The Romantic approach to Hasidism takes metaphysical statements projected onto nature and turns then into aesthetic statements about nature itself. For example, seeing God in all things which is about a mental state of devotion is understood by Romantic readers as meaning that Hasidim appreciated nature. Jay Michaelson has a long analytic article showing that this is not so; Hasidic panentheism does not lead to any appreciation of the natural order. Unfortunately, this was the analytic reading of texts that was sorely lacking in his last book. After this article, I am left with the question:Will Jay relinquish Hasidism since it is not world embracing or will he develop a new Jewish metaphysics?
Hasidism and “Nature”: Negation and Affirmation By Jay Michaelson
As regards the natural world, Hasidic texts offer a range of theological and practical options, from the nature mysticism of Rabbi Nachman of Bratzlav to panentheistic theologies which depict God as immanent in (and yet concealed by) the natural world.
Would the early Hasidic masters be environmentalists? To ask such a question is, of course, anachronistic, yet to pose this anachronistic question is a useful entry point for exploring more general Hasidic attitudes towards the status not only of the “natural” world as we conceive it today, but the created cosmos as such.

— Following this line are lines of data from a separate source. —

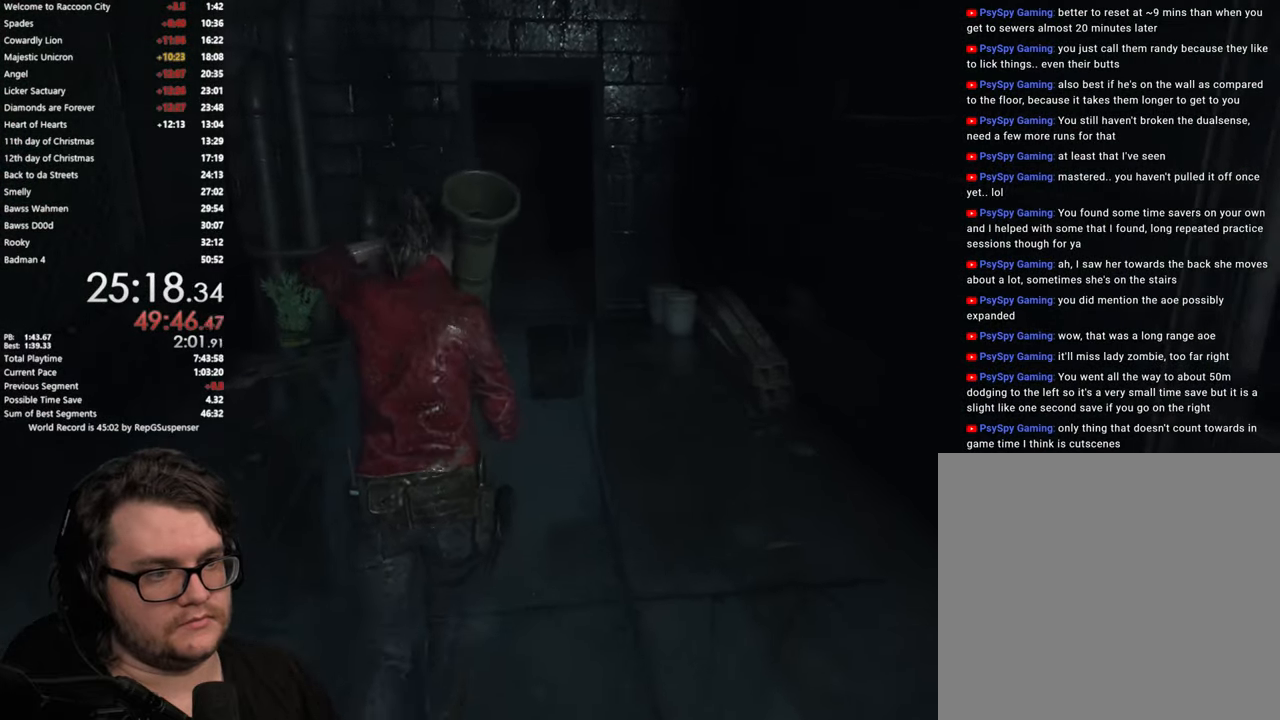
{"buttons": [], "left_stick": "up", "right_stick": "down-right", "button_events": []}
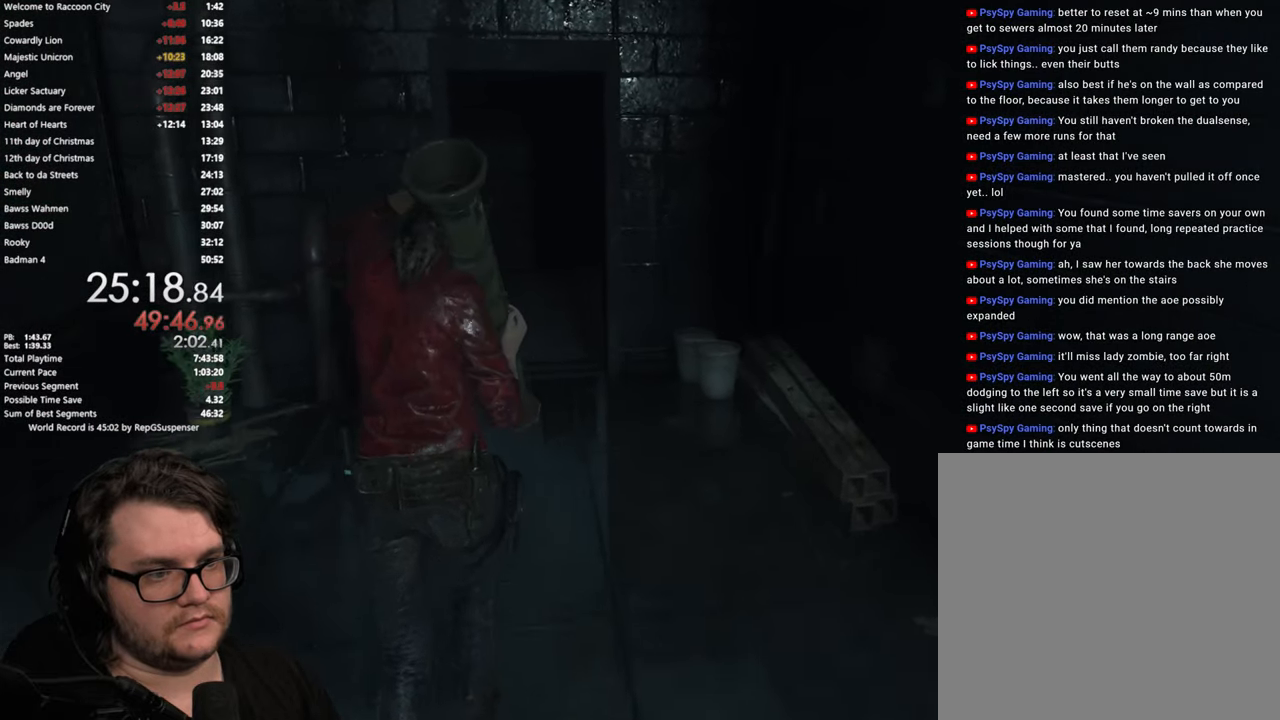
{"buttons": [], "left_stick": "up", "right_stick": "down-right", "button_events": []}
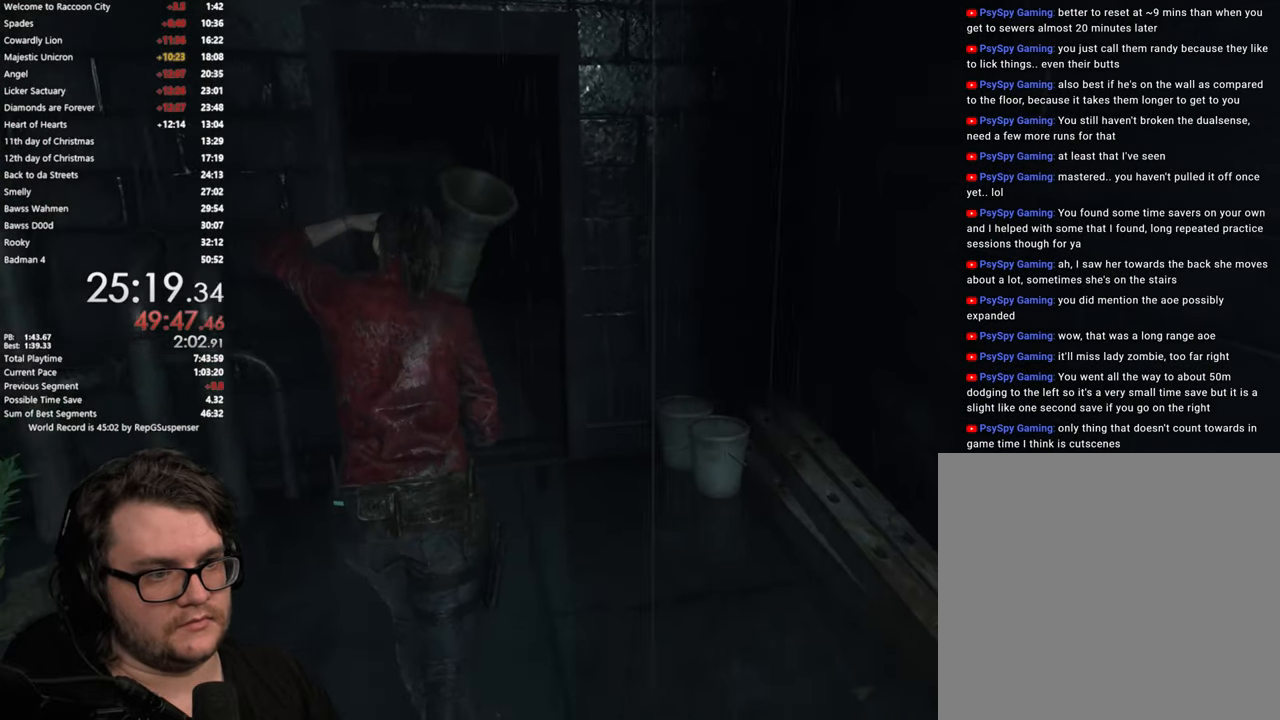
{"buttons": [], "left_stick": "up", "right_stick": "down-right", "button_events": []}
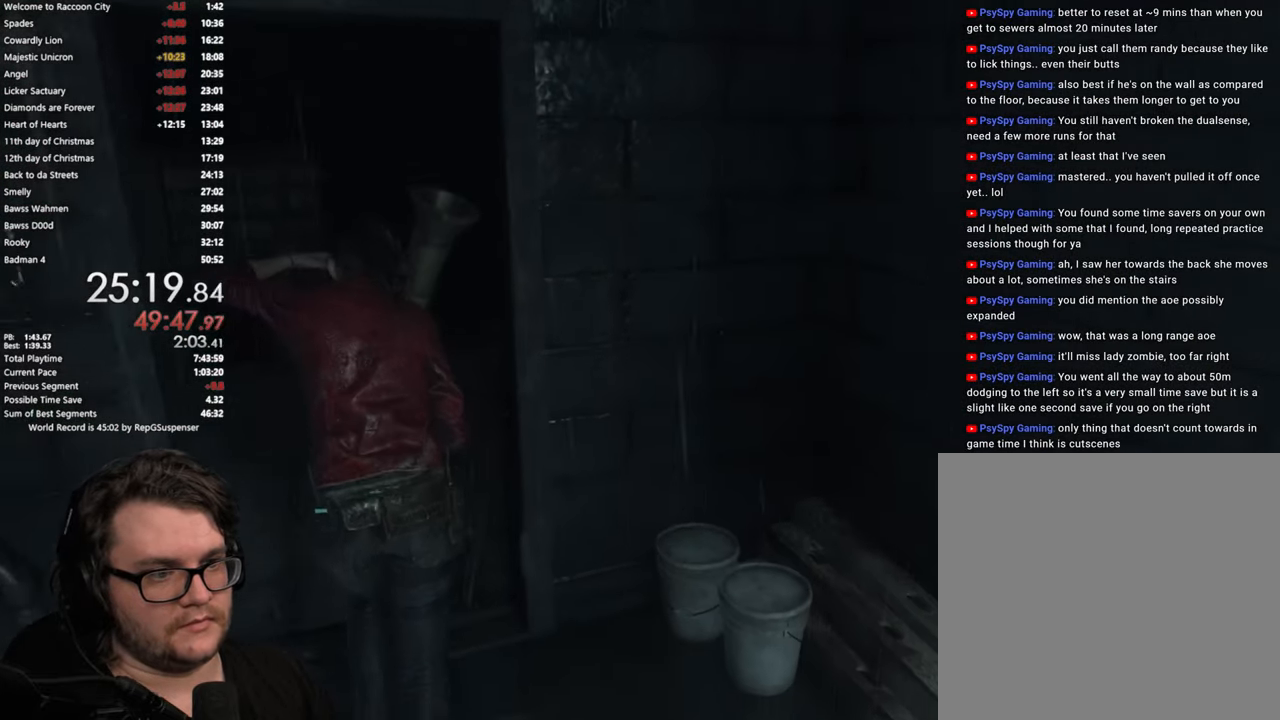
{"buttons": [], "left_stick": "up", "right_stick": "down-right", "button_events": []}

I want to suggest here that we can discern four distinct models of the relationships to what in contemporary parlance – though not to the Hasidim – is known as “nature,”
The Shoemaker: Non-specific immanentism as a form of world-negation
R. Jacob Joseph of Polonnoye quotes a story of the Baal Shem Tov that depicts the mystical hero Enoch as being a shoemaker who “united the Holy one, blessed be He and his Shechinah, by each and every [act of] sewing.” Regardless of the “deed” in question, uniting deed and thought effects a supernal union.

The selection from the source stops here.